For real information on what our dads did in the war, we had to turn to our mothers. Mine was glad to share her meticulously kept scrap books with photos, postcards, newspaper clipping, maps, V-mail letters, and even un-used ration stamps. And she dug out the long buried footlocker in the basement chocked full interesting stuff. I claimed a khaki overseas cap, which for a season or two I wore everyday in lieu of my customary cowboy hat, a web belt, canteen, mess kit, ammo pouches, a gas mask bag, and a helmet liner. I was outfitted well for the endless games of war the neighborhood boys played in backyards among hedges and window wells.
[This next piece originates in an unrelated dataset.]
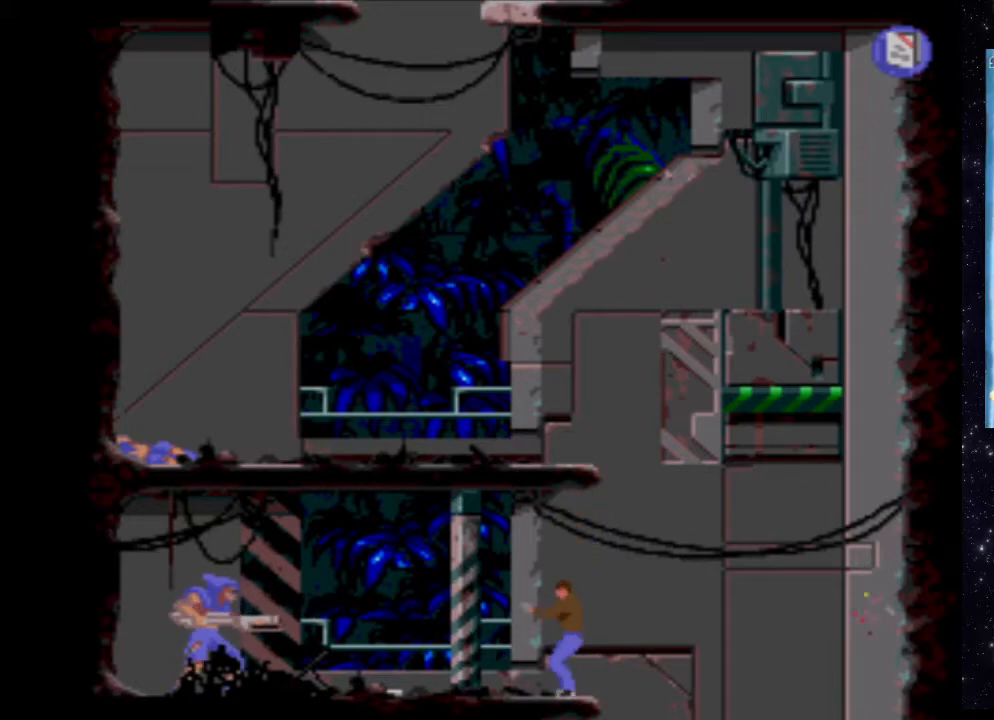
{"buttons": [], "events": [[500, "X", "up"]]}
On Sunday afternoons I was glued to the TV documentaries about the war that were still a staple of the air—the Army’s The Big Picture, Victory at Sea, Silent Service, and most episodes of Walter Cronkite’s The Twentieth Century. And then there were the old movies that played on the daily movie matinee show which came on just as I got home from school. I thought I knew what war was about.Finding a well-thumbed copy of Mauldin's Up Front was an eye-opener for World War II teen fan boy in Cheyenne, So was Ernie Pile's collected columns in This is Your War.
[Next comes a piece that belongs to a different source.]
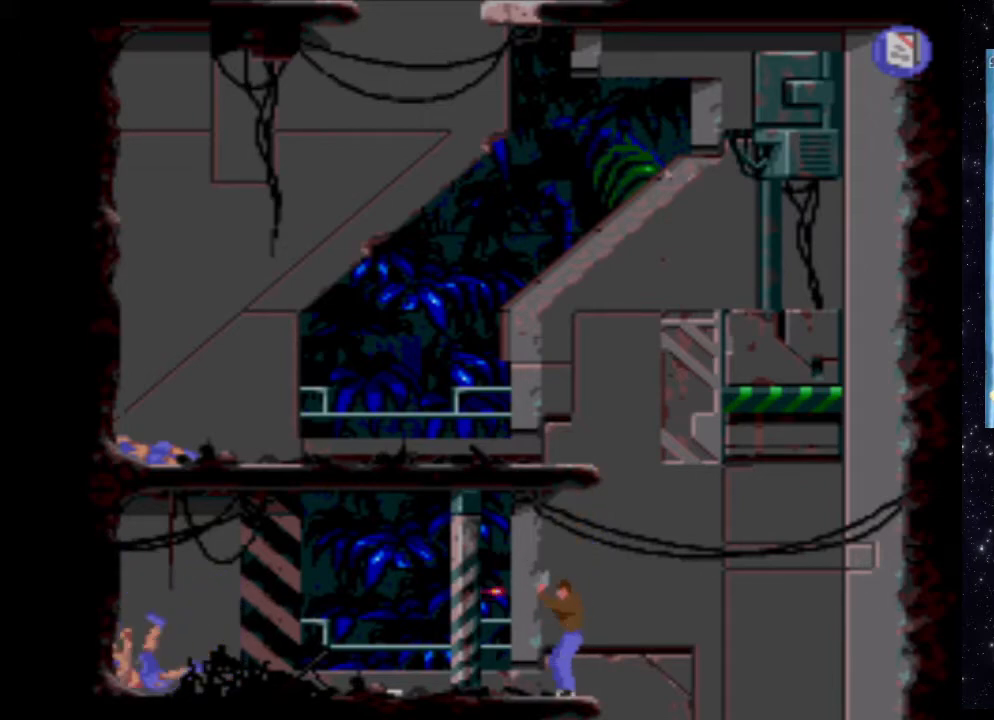
{"buttons": [], "events": [[40, "X", "down"], [200, "X", "up"]]}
But of course, I didn’t know squat. Until I found in my mother’s bookshelves well-thumbed editions of This is Your War, a collection of columns by the great war correspondent Ernie Pyle and a couple of collections of Bill Mauldin’s Willie and Joe cartoons for Stars and Stripes.
Both Pyle and Mauldin rose to fame covering the brutal, unglamorous Italian campaign as troops slogged slowly north through the Boot against stubborn German resistance, treacherous mountainous terrain, rubble strewn street fighting, supply shortages, and often incompetent leadership. So much for Winston Churchill’s “soft underbelly of Europe.” Fighting there dragged on after it was relegated to a side show and Allied troops, liberated at last from the Normandy beaches, were racing across France far to the north.
Both men talked about the war from the front line perspective of the G.I. dogface—exhausted, bitter, cynical, stripped of all illusions of glory, immune to patriotic exhortations, and suffering as much at the hands of clueless generals and idiot second lieutenants as from the usually unseen Nazis. Pyle drew the picture with words. Mauldin just drew the picture.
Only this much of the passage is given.